> [Dataset entries]:
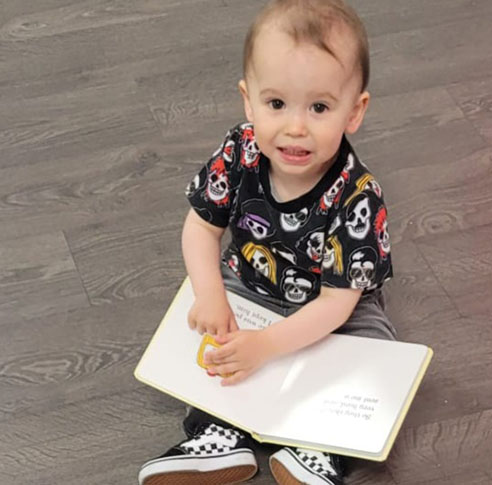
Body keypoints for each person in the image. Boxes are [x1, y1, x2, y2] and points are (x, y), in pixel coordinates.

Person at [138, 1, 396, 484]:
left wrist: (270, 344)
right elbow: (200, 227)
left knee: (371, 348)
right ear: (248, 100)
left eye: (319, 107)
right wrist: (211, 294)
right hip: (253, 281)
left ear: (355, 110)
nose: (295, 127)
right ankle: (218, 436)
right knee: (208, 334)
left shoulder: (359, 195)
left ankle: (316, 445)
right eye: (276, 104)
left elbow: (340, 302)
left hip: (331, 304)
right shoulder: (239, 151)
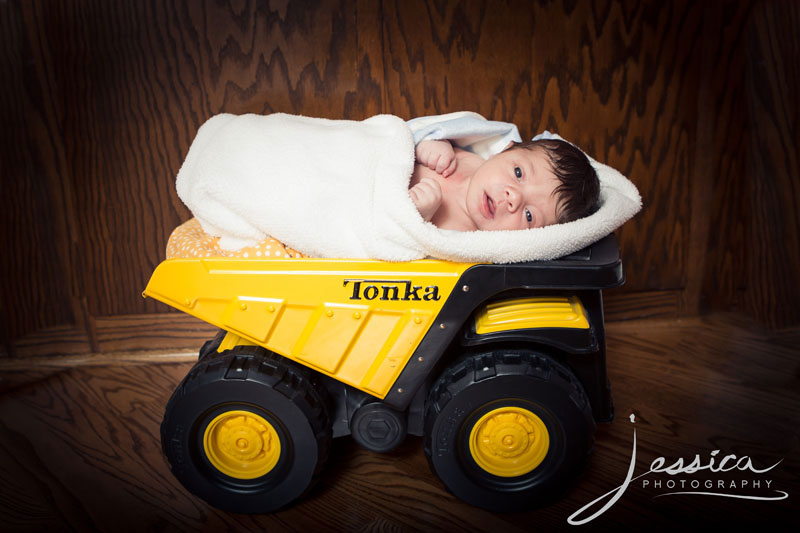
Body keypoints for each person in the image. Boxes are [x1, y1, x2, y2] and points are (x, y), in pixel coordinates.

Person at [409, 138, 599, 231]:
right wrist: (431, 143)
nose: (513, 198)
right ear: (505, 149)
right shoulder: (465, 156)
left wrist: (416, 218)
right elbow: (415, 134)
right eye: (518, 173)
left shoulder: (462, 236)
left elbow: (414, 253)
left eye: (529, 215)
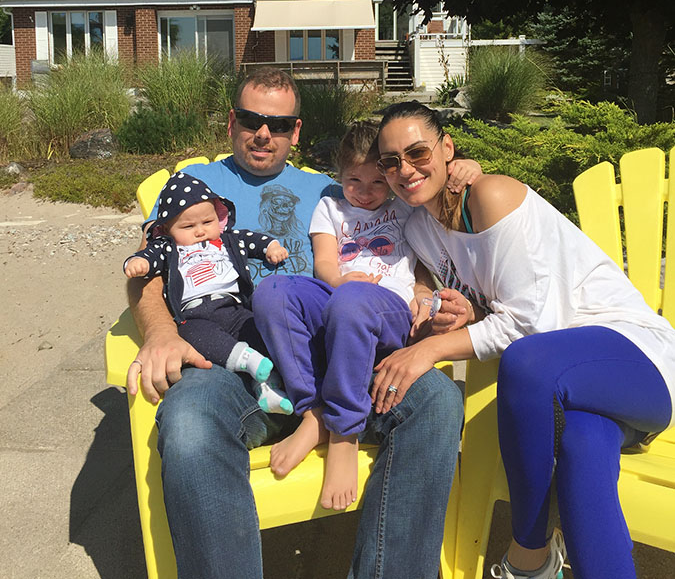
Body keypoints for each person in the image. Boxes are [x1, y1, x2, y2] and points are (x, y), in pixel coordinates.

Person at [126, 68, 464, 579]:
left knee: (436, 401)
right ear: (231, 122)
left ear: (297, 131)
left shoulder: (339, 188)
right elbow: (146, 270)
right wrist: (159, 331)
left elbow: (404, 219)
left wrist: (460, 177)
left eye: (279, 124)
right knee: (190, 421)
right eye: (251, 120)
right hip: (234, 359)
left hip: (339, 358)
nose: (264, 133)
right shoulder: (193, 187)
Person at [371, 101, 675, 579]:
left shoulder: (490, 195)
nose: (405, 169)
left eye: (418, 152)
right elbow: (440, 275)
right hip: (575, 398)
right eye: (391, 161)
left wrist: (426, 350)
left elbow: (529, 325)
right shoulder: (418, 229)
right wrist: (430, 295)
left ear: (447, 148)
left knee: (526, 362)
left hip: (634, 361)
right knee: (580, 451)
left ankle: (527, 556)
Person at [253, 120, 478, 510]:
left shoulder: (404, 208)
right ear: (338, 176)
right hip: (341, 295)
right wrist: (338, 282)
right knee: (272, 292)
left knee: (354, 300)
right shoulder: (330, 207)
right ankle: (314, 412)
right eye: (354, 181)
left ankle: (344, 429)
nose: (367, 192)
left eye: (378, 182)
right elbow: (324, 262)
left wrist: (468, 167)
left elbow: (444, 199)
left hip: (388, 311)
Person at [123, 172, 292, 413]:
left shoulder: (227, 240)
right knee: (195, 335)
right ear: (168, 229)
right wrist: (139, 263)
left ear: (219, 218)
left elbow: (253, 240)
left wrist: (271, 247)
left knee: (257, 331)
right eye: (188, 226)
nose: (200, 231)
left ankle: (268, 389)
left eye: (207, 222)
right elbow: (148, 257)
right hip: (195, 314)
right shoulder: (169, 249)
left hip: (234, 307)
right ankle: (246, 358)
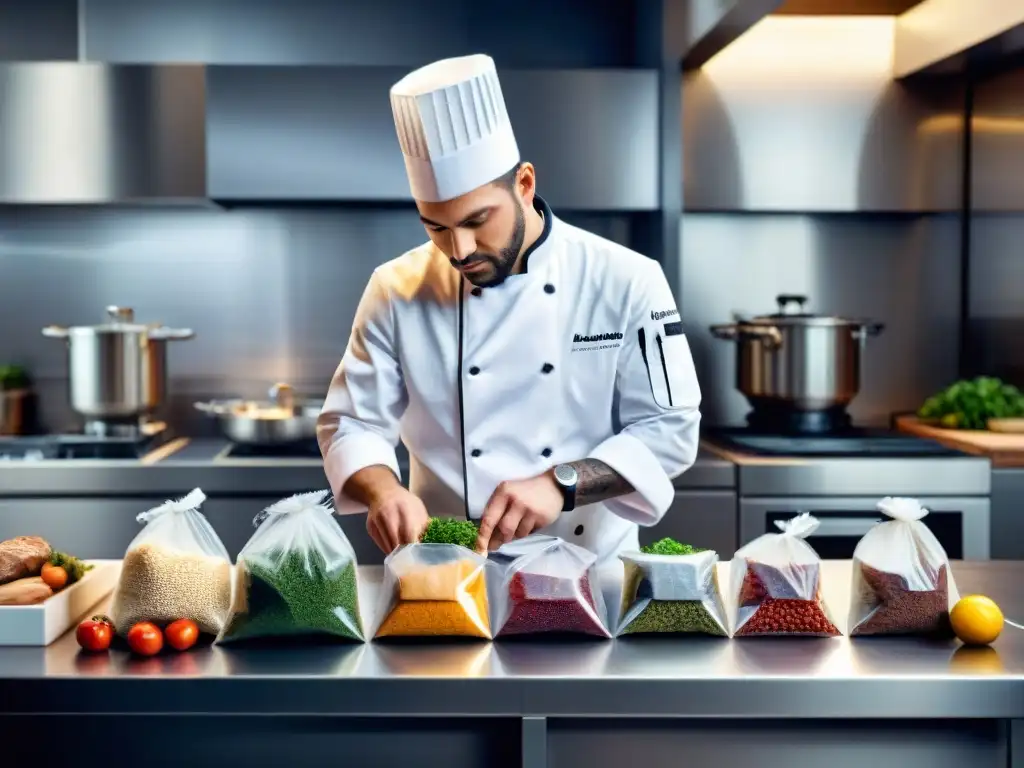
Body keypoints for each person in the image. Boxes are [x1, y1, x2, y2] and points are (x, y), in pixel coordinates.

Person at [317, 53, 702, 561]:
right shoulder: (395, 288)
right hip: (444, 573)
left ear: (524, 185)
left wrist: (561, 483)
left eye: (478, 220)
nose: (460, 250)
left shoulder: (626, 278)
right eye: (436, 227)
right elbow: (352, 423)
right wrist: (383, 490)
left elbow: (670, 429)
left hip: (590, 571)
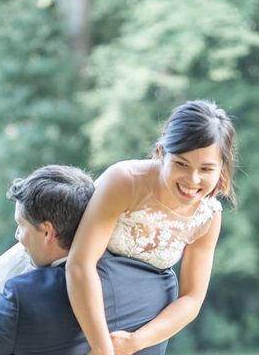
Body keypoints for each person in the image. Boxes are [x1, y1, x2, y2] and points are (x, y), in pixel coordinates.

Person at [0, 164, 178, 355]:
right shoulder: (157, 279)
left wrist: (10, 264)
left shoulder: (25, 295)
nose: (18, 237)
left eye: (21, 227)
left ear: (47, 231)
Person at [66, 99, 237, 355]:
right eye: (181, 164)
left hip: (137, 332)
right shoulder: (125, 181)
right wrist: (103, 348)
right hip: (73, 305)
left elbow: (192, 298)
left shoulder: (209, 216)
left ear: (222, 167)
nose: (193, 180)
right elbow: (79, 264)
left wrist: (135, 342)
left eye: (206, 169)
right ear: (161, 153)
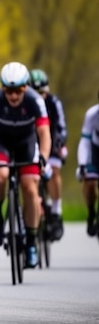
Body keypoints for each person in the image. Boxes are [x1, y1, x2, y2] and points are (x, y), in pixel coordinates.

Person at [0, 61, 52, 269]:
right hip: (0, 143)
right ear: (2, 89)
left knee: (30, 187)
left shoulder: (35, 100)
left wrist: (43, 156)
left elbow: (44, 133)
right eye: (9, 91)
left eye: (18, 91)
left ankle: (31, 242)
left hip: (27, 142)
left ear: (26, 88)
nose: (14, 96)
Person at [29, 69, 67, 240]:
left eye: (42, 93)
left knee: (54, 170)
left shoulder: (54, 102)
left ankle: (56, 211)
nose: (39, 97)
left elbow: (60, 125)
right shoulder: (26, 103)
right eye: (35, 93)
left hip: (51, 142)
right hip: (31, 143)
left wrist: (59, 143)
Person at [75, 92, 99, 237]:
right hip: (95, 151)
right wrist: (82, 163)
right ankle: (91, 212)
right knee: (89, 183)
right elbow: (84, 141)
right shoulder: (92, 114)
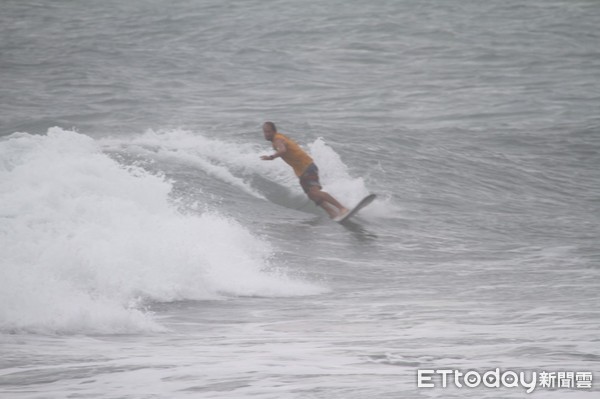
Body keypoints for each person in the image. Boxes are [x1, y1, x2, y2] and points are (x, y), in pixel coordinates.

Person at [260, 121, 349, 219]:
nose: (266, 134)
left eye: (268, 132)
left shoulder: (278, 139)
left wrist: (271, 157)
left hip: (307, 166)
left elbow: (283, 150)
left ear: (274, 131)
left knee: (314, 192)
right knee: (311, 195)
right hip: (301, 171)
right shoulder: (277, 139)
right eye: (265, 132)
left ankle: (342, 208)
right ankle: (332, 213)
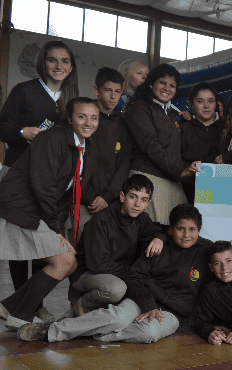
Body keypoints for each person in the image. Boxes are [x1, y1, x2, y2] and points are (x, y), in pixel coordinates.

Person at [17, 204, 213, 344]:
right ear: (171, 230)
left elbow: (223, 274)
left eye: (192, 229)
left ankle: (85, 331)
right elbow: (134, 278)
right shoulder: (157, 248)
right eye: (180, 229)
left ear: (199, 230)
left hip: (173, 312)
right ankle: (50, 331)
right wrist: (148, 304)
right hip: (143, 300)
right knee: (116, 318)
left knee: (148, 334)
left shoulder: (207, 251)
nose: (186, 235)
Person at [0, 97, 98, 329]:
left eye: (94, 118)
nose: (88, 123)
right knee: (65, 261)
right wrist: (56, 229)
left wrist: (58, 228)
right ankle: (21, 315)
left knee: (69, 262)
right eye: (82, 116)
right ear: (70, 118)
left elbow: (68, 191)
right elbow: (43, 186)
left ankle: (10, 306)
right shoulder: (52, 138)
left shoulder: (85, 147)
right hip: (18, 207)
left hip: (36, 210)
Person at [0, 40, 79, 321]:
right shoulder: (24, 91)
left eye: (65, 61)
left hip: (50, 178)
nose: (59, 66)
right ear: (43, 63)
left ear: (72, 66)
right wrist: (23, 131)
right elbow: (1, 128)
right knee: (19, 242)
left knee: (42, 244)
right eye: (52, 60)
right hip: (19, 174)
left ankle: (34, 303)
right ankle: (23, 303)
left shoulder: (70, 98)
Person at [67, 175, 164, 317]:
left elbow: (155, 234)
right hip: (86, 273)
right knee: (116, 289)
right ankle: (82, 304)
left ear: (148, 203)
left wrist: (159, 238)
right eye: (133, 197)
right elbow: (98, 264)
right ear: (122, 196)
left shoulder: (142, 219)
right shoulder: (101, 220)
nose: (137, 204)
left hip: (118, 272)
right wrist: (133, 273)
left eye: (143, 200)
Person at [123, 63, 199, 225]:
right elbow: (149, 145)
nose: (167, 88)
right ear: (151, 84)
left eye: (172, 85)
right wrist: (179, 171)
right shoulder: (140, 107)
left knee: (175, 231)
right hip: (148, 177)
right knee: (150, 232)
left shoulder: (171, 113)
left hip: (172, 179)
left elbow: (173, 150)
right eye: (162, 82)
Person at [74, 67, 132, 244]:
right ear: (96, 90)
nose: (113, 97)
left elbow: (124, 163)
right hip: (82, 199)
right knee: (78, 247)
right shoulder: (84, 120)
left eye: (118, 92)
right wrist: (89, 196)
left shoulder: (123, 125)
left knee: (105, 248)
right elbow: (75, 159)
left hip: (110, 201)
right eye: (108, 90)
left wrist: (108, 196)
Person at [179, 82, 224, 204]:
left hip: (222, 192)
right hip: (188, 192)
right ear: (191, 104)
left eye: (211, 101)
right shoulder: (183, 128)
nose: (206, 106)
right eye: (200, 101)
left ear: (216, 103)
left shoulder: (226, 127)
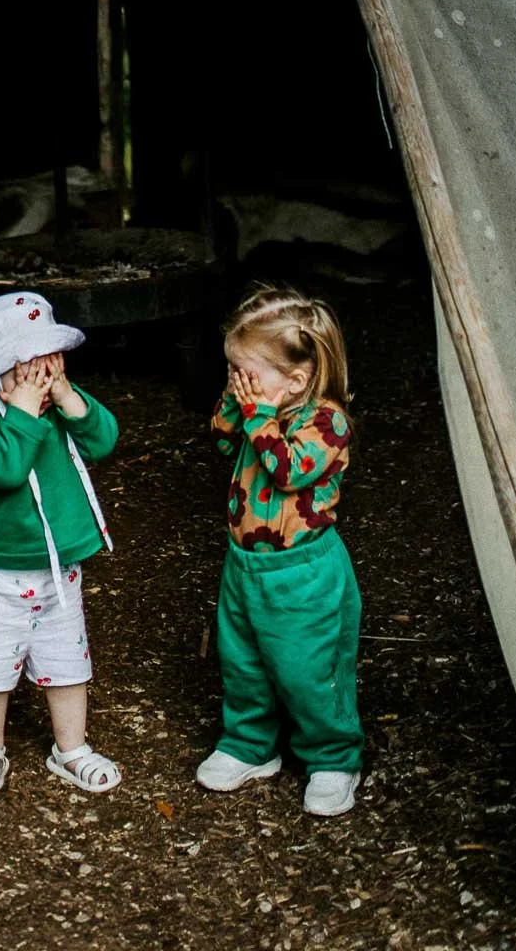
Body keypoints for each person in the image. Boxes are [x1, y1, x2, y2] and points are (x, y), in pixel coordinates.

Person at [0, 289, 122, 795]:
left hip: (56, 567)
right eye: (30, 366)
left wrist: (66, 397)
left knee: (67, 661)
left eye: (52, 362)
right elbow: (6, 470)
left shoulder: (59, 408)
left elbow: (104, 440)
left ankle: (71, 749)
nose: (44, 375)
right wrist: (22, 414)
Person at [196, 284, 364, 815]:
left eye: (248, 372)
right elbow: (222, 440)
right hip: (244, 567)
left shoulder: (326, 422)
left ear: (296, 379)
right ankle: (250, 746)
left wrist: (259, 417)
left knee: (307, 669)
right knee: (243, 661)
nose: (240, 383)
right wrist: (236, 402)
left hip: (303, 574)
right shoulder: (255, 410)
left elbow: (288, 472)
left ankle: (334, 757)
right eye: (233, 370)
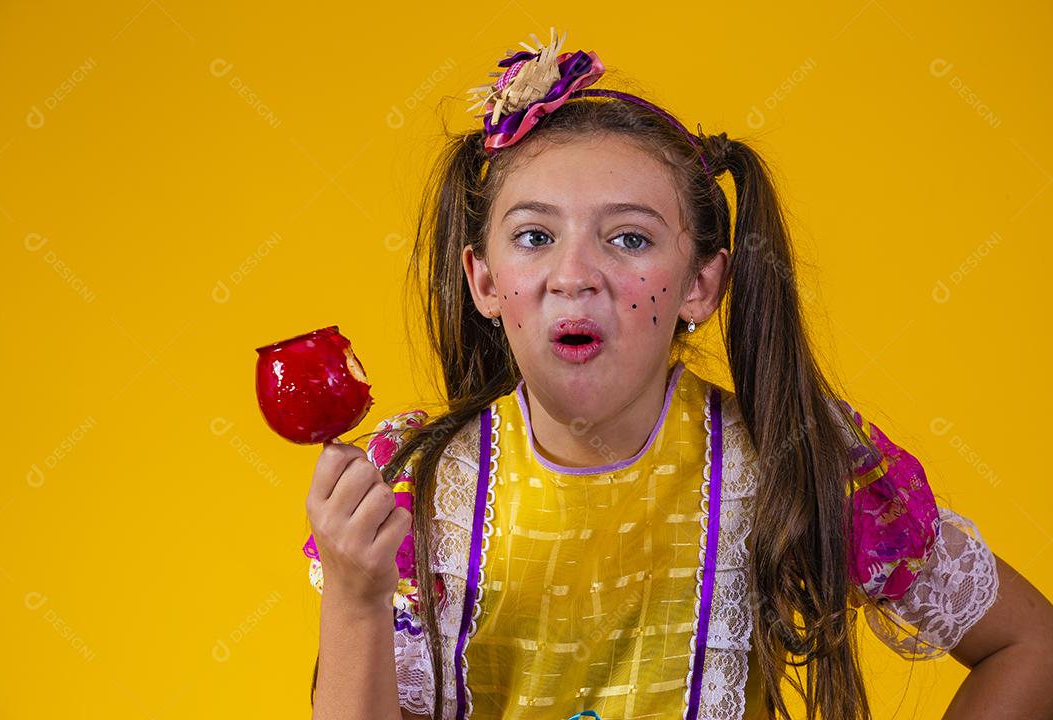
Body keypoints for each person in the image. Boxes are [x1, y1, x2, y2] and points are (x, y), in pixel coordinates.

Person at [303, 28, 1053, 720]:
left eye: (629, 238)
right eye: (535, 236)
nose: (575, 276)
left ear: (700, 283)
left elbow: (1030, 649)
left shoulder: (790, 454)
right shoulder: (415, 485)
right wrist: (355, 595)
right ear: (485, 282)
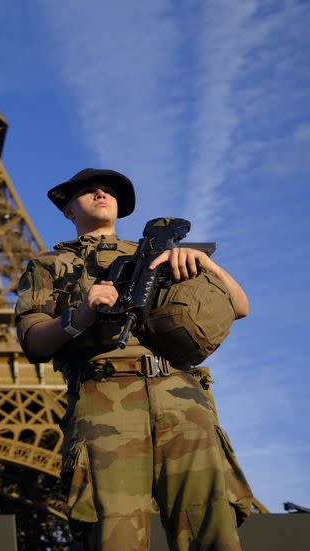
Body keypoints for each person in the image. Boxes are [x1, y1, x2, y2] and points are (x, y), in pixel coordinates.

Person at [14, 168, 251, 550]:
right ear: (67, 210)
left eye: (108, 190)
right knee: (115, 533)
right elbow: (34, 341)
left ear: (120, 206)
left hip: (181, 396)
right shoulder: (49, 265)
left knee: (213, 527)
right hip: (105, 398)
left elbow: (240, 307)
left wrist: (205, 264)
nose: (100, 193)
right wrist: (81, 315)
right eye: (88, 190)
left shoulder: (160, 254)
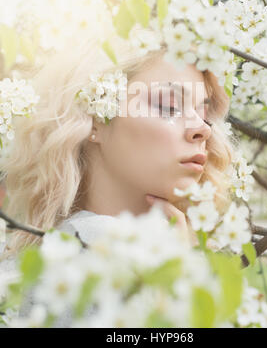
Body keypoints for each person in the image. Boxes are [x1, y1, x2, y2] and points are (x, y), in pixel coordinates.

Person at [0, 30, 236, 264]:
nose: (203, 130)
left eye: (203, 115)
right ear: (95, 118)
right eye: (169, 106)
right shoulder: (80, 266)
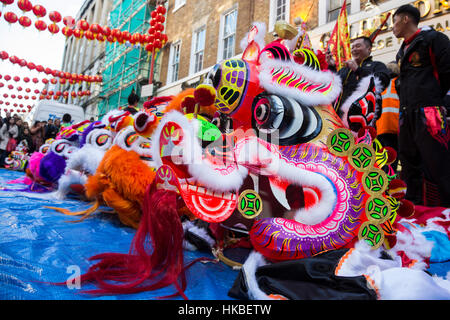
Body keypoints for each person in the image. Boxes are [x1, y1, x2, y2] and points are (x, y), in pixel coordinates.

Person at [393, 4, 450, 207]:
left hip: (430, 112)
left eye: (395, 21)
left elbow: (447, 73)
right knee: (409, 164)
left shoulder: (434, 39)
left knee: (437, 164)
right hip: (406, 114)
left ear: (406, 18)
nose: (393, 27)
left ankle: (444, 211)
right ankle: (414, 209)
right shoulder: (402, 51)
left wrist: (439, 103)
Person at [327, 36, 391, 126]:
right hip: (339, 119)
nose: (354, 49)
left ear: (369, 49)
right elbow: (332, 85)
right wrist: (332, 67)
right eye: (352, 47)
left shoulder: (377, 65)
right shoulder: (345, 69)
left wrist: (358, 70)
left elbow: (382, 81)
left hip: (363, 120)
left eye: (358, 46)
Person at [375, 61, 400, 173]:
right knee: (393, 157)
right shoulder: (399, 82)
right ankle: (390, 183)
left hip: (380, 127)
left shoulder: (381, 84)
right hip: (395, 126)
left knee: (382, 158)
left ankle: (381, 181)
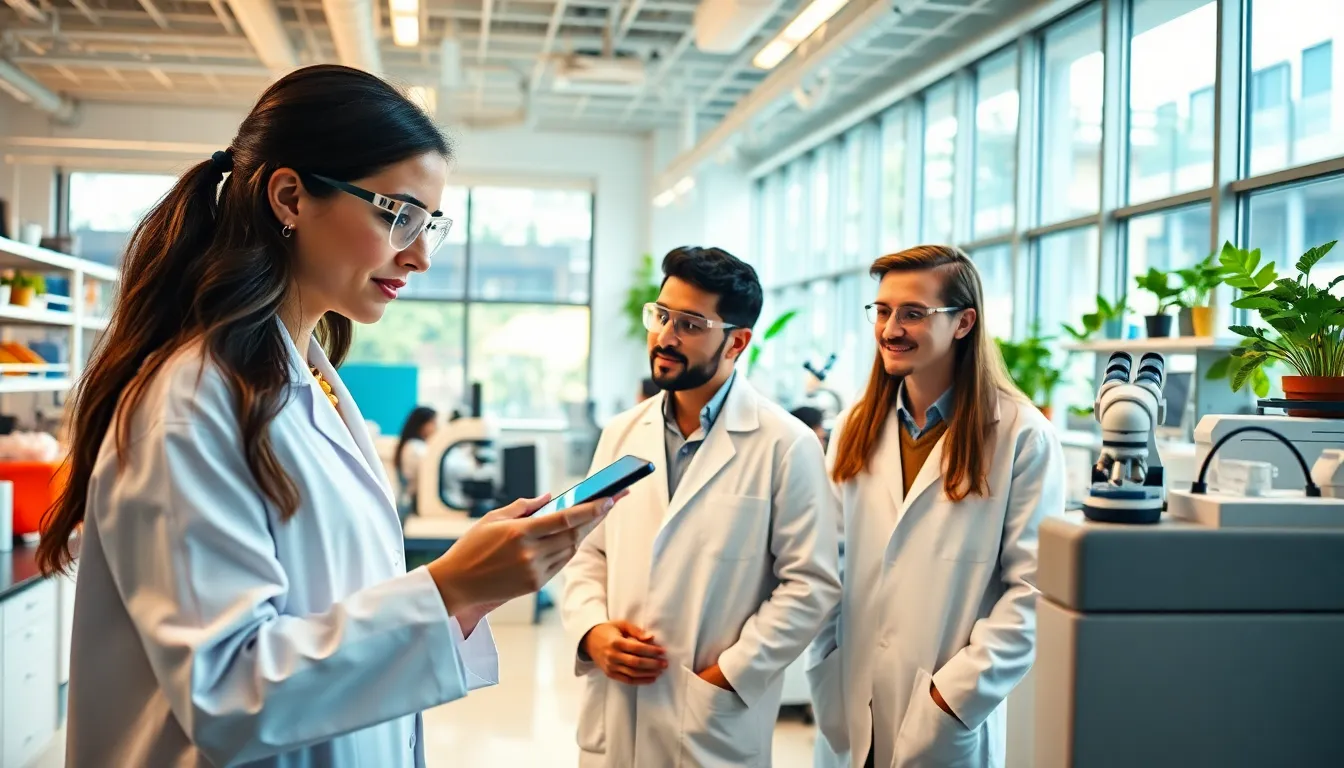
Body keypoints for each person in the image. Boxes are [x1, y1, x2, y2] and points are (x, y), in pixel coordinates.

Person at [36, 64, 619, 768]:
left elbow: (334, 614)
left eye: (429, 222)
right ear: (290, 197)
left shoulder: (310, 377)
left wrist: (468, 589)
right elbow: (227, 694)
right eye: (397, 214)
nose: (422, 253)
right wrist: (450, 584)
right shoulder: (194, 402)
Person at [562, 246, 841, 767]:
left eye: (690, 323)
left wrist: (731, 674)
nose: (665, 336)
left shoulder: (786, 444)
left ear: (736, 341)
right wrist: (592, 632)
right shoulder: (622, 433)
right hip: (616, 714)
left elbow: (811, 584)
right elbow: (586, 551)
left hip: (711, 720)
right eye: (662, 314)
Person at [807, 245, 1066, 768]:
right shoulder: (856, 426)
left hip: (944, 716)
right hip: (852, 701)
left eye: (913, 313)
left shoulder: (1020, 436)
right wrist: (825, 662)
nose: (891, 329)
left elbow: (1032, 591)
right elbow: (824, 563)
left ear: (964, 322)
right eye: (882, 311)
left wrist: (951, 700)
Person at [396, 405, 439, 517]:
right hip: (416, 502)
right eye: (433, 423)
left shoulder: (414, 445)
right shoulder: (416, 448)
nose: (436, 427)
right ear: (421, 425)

> [What the exercise asks]: Copy the entries above exactly, but only from the line holding "left ear: (199, 230)" through the line holding "right shoulder: (183, 128)", both included.

> [Exercise output]:
left ear: (199, 230)
left hip: (173, 312)
right ankle: (50, 331)
right wrist: (148, 304)
right hip: (143, 300)
right knee: (116, 318)
left knee: (148, 334)
left shoulder: (207, 251)
nose: (186, 235)
Person at [0, 97, 98, 329]:
left eye: (94, 118)
nose: (88, 123)
right knee: (65, 261)
right wrist: (56, 229)
left wrist: (58, 228)
right ankle: (21, 315)
left knee: (69, 262)
right eye: (82, 116)
right ear: (70, 118)
left elbow: (68, 191)
right elbow: (43, 186)
left ankle: (10, 306)
right shoulder: (52, 138)
left shoulder: (85, 147)
right hip: (18, 207)
left hip: (36, 210)
Person at [0, 40, 79, 321]:
right shoulder: (24, 91)
left eye: (65, 61)
left hip: (50, 178)
nose: (59, 66)
right ear: (43, 63)
left ear: (72, 66)
right wrist: (23, 131)
right elbow: (1, 128)
right knee: (19, 242)
left knee: (42, 244)
right eye: (52, 60)
right hip: (19, 174)
left ankle: (34, 303)
right ankle: (23, 303)
left shoulder: (70, 98)
Person at [67, 175, 164, 317]:
left elbow: (155, 234)
right hip: (86, 273)
right knee: (116, 289)
right ankle: (82, 304)
left ear: (148, 203)
left wrist: (159, 238)
right eye: (133, 197)
right elbow: (98, 264)
right ear: (122, 196)
left shoulder: (142, 219)
right shoulder: (101, 220)
nose: (137, 204)
left hip: (118, 272)
right wrist: (133, 273)
left eye: (143, 200)
Person at [123, 63, 199, 225]:
right elbow: (149, 145)
nose: (167, 88)
right ear: (151, 84)
left eye: (172, 85)
right wrist: (179, 171)
right shoulder: (140, 107)
left knee: (175, 231)
right hip: (148, 177)
right knee: (150, 232)
left shoulder: (171, 113)
left hip: (172, 179)
left elbow: (173, 150)
right eye: (162, 82)
Person at [74, 67, 132, 244]:
right ear: (96, 90)
nose: (113, 97)
left elbow: (124, 163)
right hip: (82, 199)
right knee: (78, 247)
right shoulder: (84, 120)
left eye: (118, 92)
right wrist: (89, 196)
left shoulder: (123, 125)
left knee: (105, 248)
right elbow: (75, 159)
left hip: (110, 201)
right eye: (108, 90)
left wrist: (108, 196)
Person at [179, 82, 224, 204]:
left hip: (222, 192)
right hip: (188, 192)
right ear: (191, 104)
left eye: (211, 101)
right shoulder: (183, 128)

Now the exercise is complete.